I would love to be a polyglot, sadly, the only thing besides english I “speak” are scripting languages - and that was hard fought knowledge.
To learn a language is easier but more laborious than people take it for. There’s a lot of dumb memorisation, specially when it comes to the vocabulary. Because of that I guess that the best tip that I can give you, in this regard, is to find a purpose for your prospective language, something that makes you say “I need to learn [language] because [reason]”. The reason can be as silly as you want for the others, but it needs to be serious for you.
It’s a language-specific distinction, mostly referring to the temperature and secondarily to what you’re cooking (dough vs. others). Other languages deal with it differently. For example:
You could also say something like “ho arrostito il pane” (lit. “I roasted the bread”) in Italian but the meaning is different - you’re toasting the bread, not baking it.
In general you’ll use a higher temperature when roasting than when baking, but there are a few exceptions - like, pizze are baked, but a pizza baked on low temperature is a sad pizza. For stuff like beef ribs (that are cooked on low temperature) I’ve seen people using both “baking” and “roasting”.
But like
Why does my oven have both a bake mode and a roast mode for both regular and convection if I still have to set the temperature on both?
Check the oven manual to be sure, but odds are that the roasting mode heats the food from the top, to increase browning.

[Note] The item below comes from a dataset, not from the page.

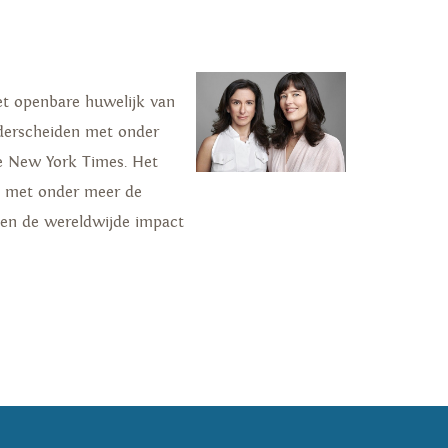
Het openbare huwelijk van
derscheiden met onder
The New York Times. Het
n met onder meer de
n en de wereldwijde impact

While the baking mode heats it from the bottom.
To add to this, roasting also tends to involve more liquids- like a beef roast is done in its juices, maybe some sort of stock, where baked goods are mostly “dry”
That’s really just meats: braising essentially. Roasted vegetables aren’t cooked in juices, for example.

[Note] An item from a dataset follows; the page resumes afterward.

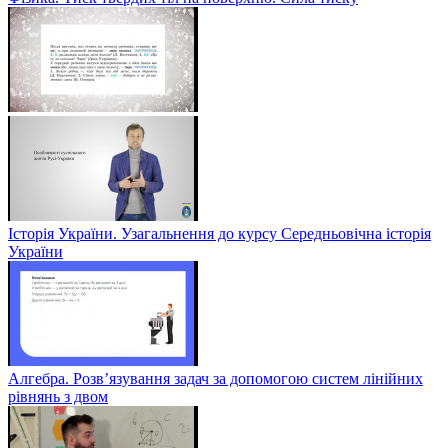
Історія України. Узагальнення до курсу Середньовічна історія
України
Алгебра. Розв’язування задач за допомогою систем лінійних
рівнянь з двом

veggies are more likely to have a higher percentage of water in their composition, though? not disagreeing, just a thought
… vegetables aren’t cooked in stock…?
huh. I never knew that. Guess I’ve been doing it wrong all these years.
The most obvious example of this is a pot roast. personally, I go with the roast, carrots, roasting potatoes, a fine-chopped onion and some fine-chopped fennel bulb. red wine, stock that matches the protein (beef with beef, chicken with chicken, pork with pork.) wine of your choice, and some butter. When everything is done, deglaze the pot, strain the remaining stock and thicken it with either a cornstartch slurry or blond to brown roux for gravy.

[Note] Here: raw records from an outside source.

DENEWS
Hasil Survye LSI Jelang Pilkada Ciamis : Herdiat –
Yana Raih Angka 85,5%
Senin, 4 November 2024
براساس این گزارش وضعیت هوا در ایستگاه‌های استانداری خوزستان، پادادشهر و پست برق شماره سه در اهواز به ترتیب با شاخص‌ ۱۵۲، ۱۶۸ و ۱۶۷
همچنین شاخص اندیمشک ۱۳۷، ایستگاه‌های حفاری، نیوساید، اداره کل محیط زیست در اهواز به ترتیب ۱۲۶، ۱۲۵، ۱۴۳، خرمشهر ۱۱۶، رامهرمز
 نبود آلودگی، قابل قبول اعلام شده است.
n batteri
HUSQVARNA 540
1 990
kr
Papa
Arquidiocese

you can also do the vegetables separately from the meat, using the stock to enhance and deepen the flavors- for example, a vegetable stock with some wine, garlic, butter and olive oil with both keep the vegetables from drying out under higher heat while accelerating the maillard reaction so they can get that perfect bit of browning on top without overcooking, while the wine adds a bit of lightness to the heavy-savory flavors.
What is generally considered roasted vegetables aren’t cooked in liquid. There’s nothing wrong with cooking vegetables in liquid, but most people wouldn’t call them roasted. Even if the vegetables are in a pot roast.
It also seems to have some context with whether or not it is in an edible state. You bake dough > Turns to bread (food product on its own) > you roast (toast) bread - all based on your understanding.
I would love to be a polyglot, sadly, the only thing besides english I “speak” are scripting languages - and that was hard fought knowledge.
Or perhaps if there’s some underlying transformation? Because technically dough is as edible as raw meat - you can eat both, you’d probably survive, but it’s better to eat it cooked. Dunno, sometimes the “boundaries” between words are rather fuzzy.
To learn a language is easier but more laborious than people take it for. There’s a lot of dumb memorisation, specially when it comes to the vocabulary. Because of that I guess that the best tip that I can give you, in this regard, is to find a purpose for your prospective language, something that makes you say “I need to learn [language] because [reason]”. The reason can be as silly as you want for the others, but it needs to be serious for you.